In particular, we investigate the security of encrypted databases that support two types of expressive queries: range queries on multi-attribute data and shortest path queries on graph-structured data. The former is a common database query on relational data that requests all records whose attribute values lie within given query intervals. The latter is a fundamental graph query that returns the shortest path in a graph between two nodes, and has applications to the analysis of routing networks, metabolic networks, and social networks. Multi-attribute data and graph-structured data are ubiquitous in our increasingly data-driven world, and understanding the security of how to encrypt them while also supporting expressive queries will help move us towards practical deployment.

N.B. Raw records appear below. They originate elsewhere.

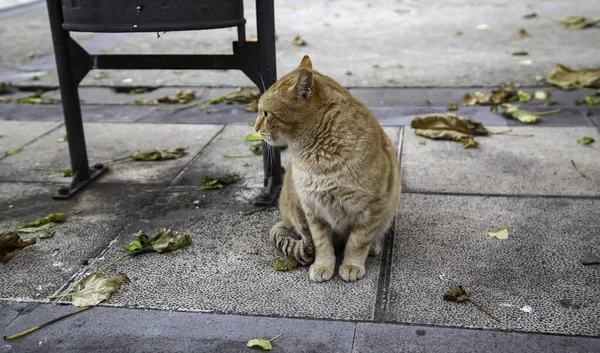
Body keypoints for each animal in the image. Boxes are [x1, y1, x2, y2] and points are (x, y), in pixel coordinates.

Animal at [255, 54, 400, 280]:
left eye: (267, 114)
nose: (255, 128)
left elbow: (358, 242)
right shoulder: (312, 211)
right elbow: (322, 244)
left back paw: (375, 246)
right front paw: (323, 266)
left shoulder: (371, 209)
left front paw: (352, 265)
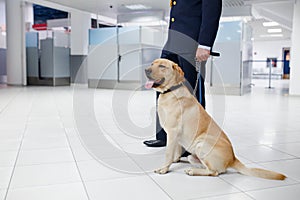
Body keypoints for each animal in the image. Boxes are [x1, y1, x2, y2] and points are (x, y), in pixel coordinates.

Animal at [145, 57, 286, 180]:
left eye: (162, 66)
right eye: (152, 64)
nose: (146, 70)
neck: (171, 91)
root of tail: (233, 159)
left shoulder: (173, 132)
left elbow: (168, 153)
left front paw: (164, 169)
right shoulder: (176, 137)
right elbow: (175, 153)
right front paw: (175, 161)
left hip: (201, 144)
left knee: (214, 172)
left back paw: (192, 171)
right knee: (204, 165)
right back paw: (189, 163)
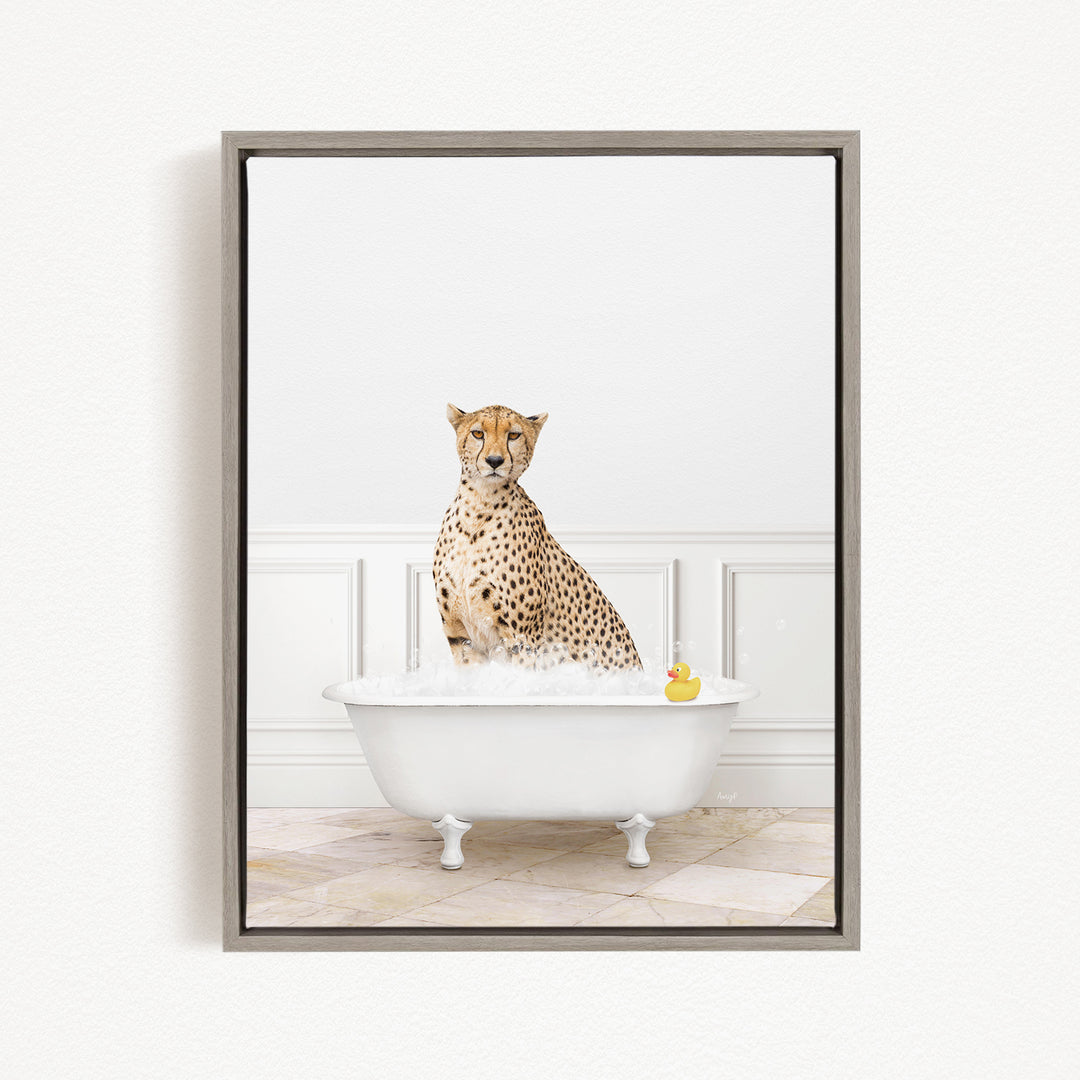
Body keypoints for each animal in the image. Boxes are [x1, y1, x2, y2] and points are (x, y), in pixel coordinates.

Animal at [432, 403, 643, 671]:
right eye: (478, 433)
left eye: (513, 435)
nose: (494, 461)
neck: (479, 504)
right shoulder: (461, 637)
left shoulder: (522, 639)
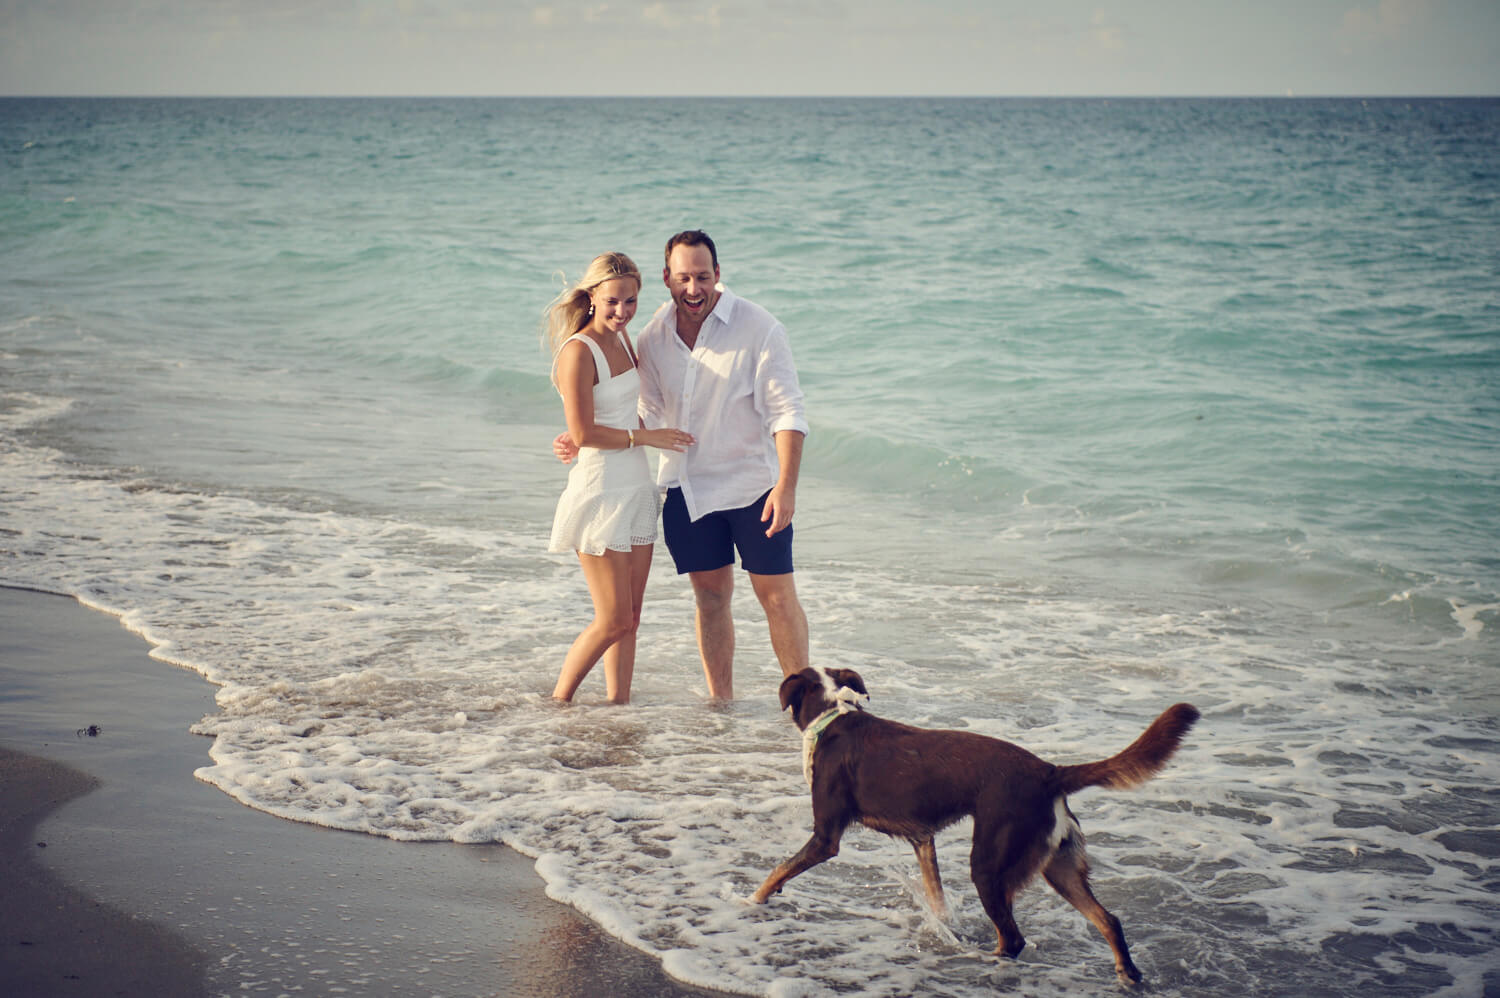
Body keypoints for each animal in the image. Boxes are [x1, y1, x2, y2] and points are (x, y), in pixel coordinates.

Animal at [756, 666, 1200, 984]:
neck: (833, 714)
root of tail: (1049, 772)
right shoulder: (922, 838)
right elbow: (935, 895)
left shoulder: (825, 837)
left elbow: (778, 869)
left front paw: (752, 900)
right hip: (1059, 868)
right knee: (1109, 920)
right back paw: (1128, 974)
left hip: (990, 864)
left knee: (1013, 938)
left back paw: (986, 962)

In the first part of this work, we present the first attacks on schemes that support range queries over multi-attribute (or multi-dimensional) data. We describe the information theoretic limitation of database reconstruction attacks in two settings and show that, in both cases, there can be an exponential number of distinct databases that produce equivalent leakage. We present a full database reconstruction attack that reconstructs the database when all queries are observed. We then relax these assumptions, and present an order reconstruction attack and an approximate database reconstruction attack that require only a strict subset of the possible range queries to succeed.

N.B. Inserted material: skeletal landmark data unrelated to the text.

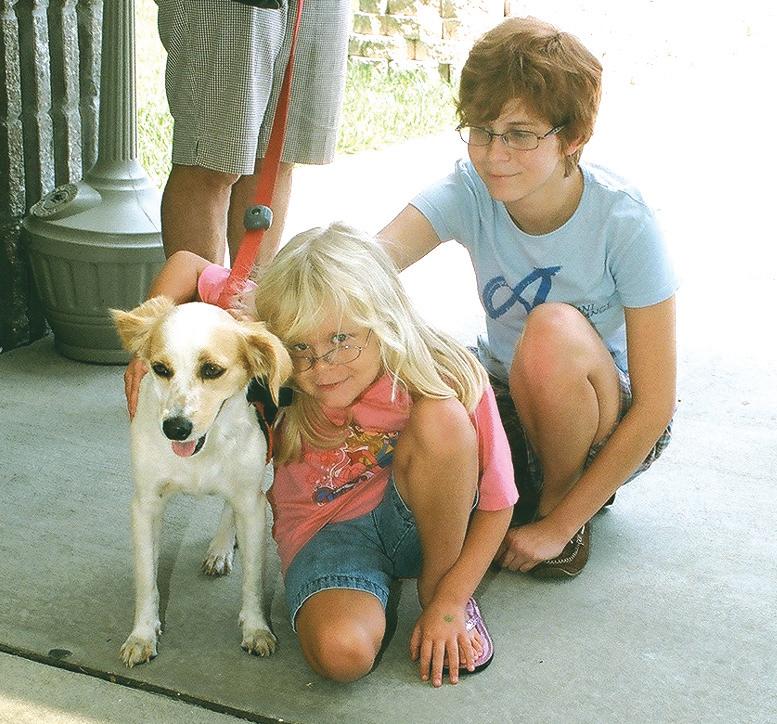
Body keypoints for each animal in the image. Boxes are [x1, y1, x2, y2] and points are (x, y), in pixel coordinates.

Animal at [111, 296, 291, 668]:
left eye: (211, 370)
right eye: (160, 368)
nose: (175, 428)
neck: (200, 450)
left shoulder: (253, 505)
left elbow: (253, 579)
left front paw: (256, 629)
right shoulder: (146, 506)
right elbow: (146, 580)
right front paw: (142, 635)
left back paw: (221, 547)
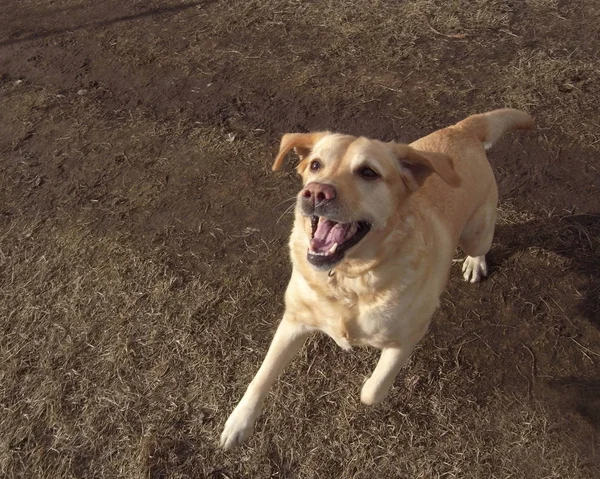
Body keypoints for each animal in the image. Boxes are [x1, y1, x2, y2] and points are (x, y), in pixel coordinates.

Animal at [220, 109, 536, 450]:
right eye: (316, 165)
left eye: (368, 173)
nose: (316, 192)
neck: (347, 278)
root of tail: (463, 129)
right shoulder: (293, 320)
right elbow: (261, 375)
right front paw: (238, 423)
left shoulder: (408, 336)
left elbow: (371, 391)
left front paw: (364, 381)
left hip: (477, 233)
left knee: (481, 246)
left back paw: (474, 263)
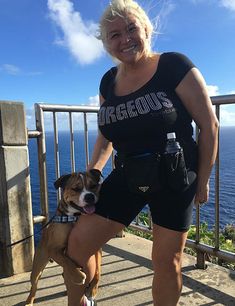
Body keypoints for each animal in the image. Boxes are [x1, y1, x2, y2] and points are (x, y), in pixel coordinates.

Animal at [25, 170, 103, 306]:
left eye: (93, 186)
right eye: (76, 189)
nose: (89, 196)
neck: (75, 217)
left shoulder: (97, 249)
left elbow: (98, 270)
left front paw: (93, 289)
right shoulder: (54, 249)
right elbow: (66, 260)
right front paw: (78, 276)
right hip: (37, 268)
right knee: (34, 286)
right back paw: (29, 301)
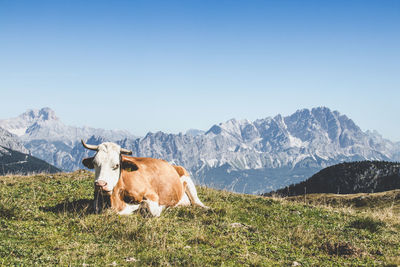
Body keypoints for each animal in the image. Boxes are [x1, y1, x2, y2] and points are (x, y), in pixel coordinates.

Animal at [80, 140, 208, 218]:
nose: (100, 184)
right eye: (95, 163)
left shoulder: (152, 195)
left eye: (116, 165)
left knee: (196, 202)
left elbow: (150, 209)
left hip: (186, 177)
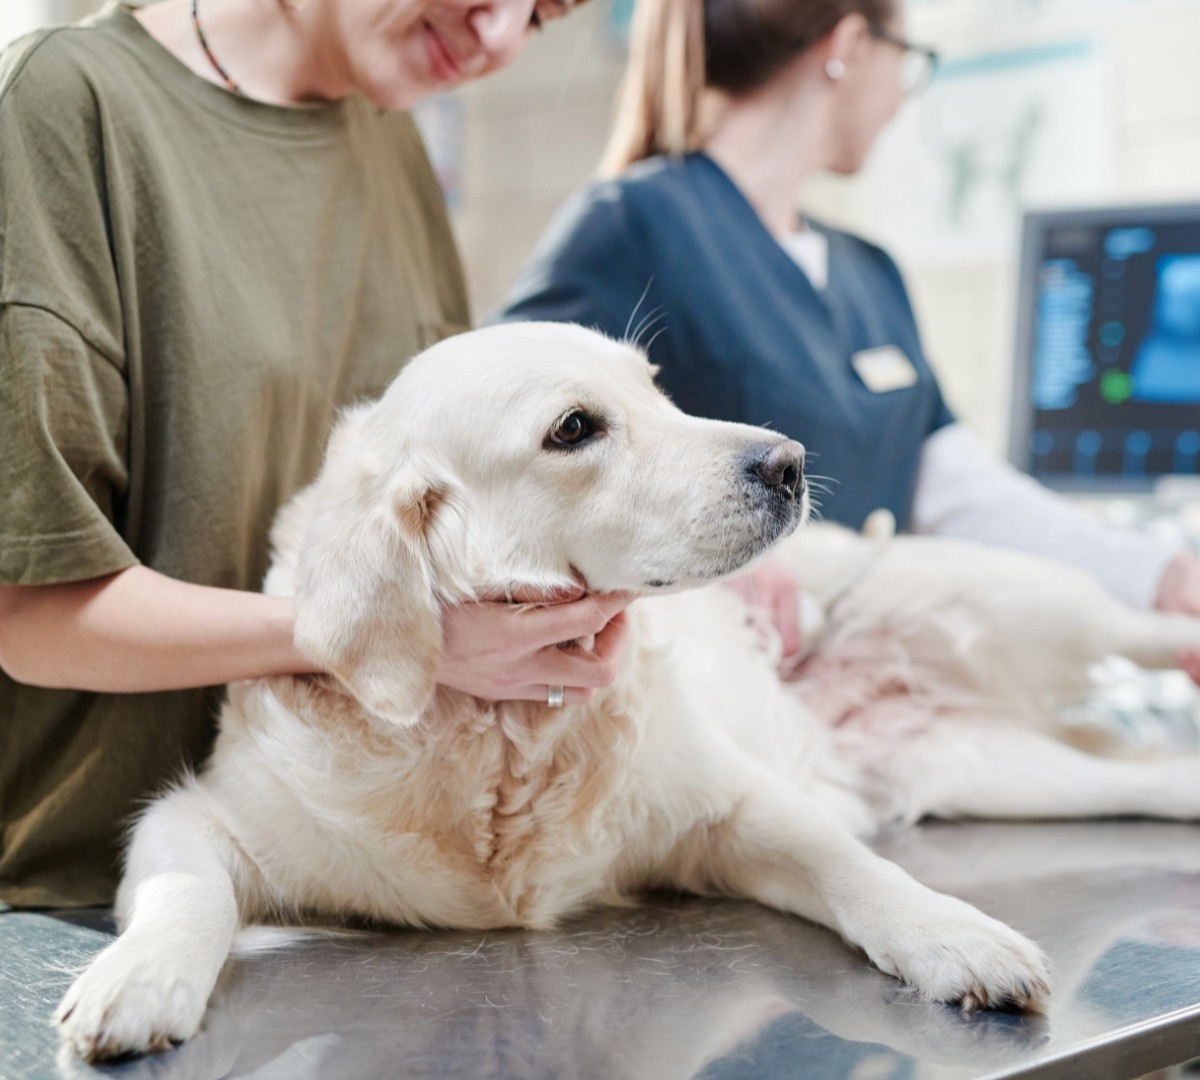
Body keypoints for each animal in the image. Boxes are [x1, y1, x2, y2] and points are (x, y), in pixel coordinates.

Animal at [56, 321, 1200, 1060]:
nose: (788, 460)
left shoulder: (734, 807)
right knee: (1148, 772)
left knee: (1140, 627)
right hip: (1005, 769)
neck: (506, 734)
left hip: (1025, 600)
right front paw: (139, 979)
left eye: (657, 387)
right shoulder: (199, 817)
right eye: (575, 428)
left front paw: (956, 936)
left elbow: (858, 870)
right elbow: (189, 890)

In the second part of this work, we shift our focus to schemes that support shortest path queries on graph-structured data. We initiate our study by describing an attack that recovers the plaintext queries issued by the client on a graph encryption scheme, which we call the GKT scheme (Ghosh et al. AsiaCCS 2021). We then present a modified version of the GKT scheme with reduced leakage in exchange for a 2x increase in bandwidth overhead and a logarithmic increase in storage overhead. Our scheme uses data-structure techniques to decompose the graph into edge-disjoint paths. These paths are then stored in a multimap and encrypted using a standard encrypted multimap scheme. We support our scheme with a detailed cryptanalysis and explain why this new approach mitigates our previous attack.